We eat out often and enjoy trying new and popular restaurants in Houston and ChariVari is still the best restaurant here and one of the best we've ever experienced in our travels.  Chef Johan always impresses with his creative dishes, fresh ingredients, and amazing flavors.  One of my favorite dishes is his beef carpaccio.  My other half finds his dry-aged beef to be the best he's ever had.  His staff is excellent and knowledgeable and the wine list is friendly to boot!  It is always a treat to visit Chari Vari!     


If you haven't eaten at this fine establishment, you have missed one of the best dining experiences in Houston.  Whether it is a lunch special, the regular or seasonal menu, or a wine dinner, it is always a treat to dine with Chef Johan, the ever gracious Maria, and their staff.


Thanks for bringing this guy and his restaurant to my attention.
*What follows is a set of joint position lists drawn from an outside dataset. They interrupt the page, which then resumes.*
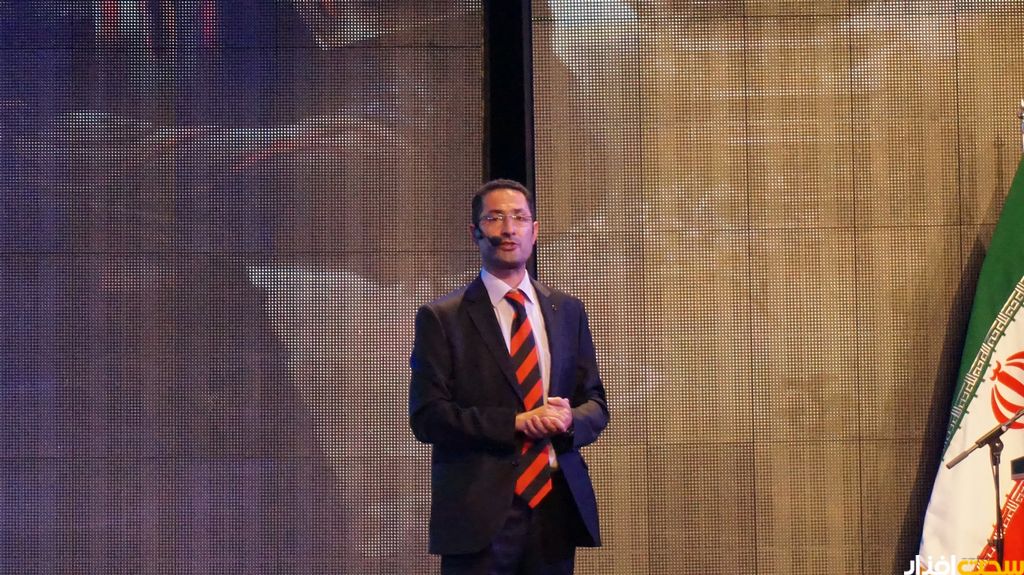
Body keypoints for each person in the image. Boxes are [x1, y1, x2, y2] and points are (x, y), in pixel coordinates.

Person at [409, 179, 609, 574]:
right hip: (477, 513)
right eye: (495, 218)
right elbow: (428, 417)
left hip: (554, 507)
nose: (508, 229)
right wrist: (514, 423)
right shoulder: (442, 318)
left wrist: (569, 419)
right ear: (475, 232)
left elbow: (596, 403)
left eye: (519, 218)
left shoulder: (567, 311)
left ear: (534, 231)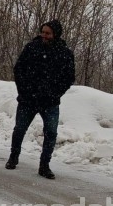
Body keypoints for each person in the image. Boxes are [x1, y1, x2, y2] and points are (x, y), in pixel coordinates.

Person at [5, 20, 75, 180]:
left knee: (51, 133)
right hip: (28, 99)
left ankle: (44, 165)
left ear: (55, 35)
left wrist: (55, 93)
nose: (44, 35)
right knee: (20, 129)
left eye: (48, 33)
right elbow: (19, 69)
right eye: (43, 32)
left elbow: (69, 78)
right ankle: (13, 157)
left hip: (50, 102)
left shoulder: (65, 53)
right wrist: (23, 90)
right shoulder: (31, 48)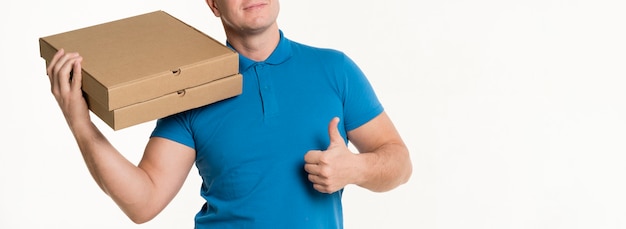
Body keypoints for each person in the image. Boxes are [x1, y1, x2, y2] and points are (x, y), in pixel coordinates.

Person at [45, 0, 412, 228]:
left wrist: (356, 168)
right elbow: (144, 202)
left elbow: (399, 162)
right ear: (213, 4)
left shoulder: (335, 70)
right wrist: (80, 123)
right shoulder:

I already like him: he walks softly and carries a big knife.

paval topcommenter

From Merriam-Webster:

Definition of CONTINENTAL1 a : of, relating to, or characteristic of a continent <continental waters>; specifically often capitalized : of or relating to the continent of Europe excluding the British Isles b often capitalized : of, relating to, or being a cuisine derived from the classic dishes of Europe and especially France

When looking at it in a euro-centric way, as most of the cuisine has been till now, European Continental is actually a tautology. However in a city like Houston, that draws cuisines from all over the world, it is not more than specifying which cuisine is meant. There could be American Continental, African continental and Asian Continental cuisine. I am certain that there are at least a few restaurants in this city that would qualify for categories one and three of previous sentence.


A niece piece overall of chef Schuster with a lot of information about him, I did not know and of course nice explanations of what he and his cooking is all about. I guess it will help some people understand what an excellent chef we have here in Houston right among us.


I discovered that he has quite a bargain of a lunch in the week, with a 10 USD or 15 USD lunch special, maybe a good price to test it more often.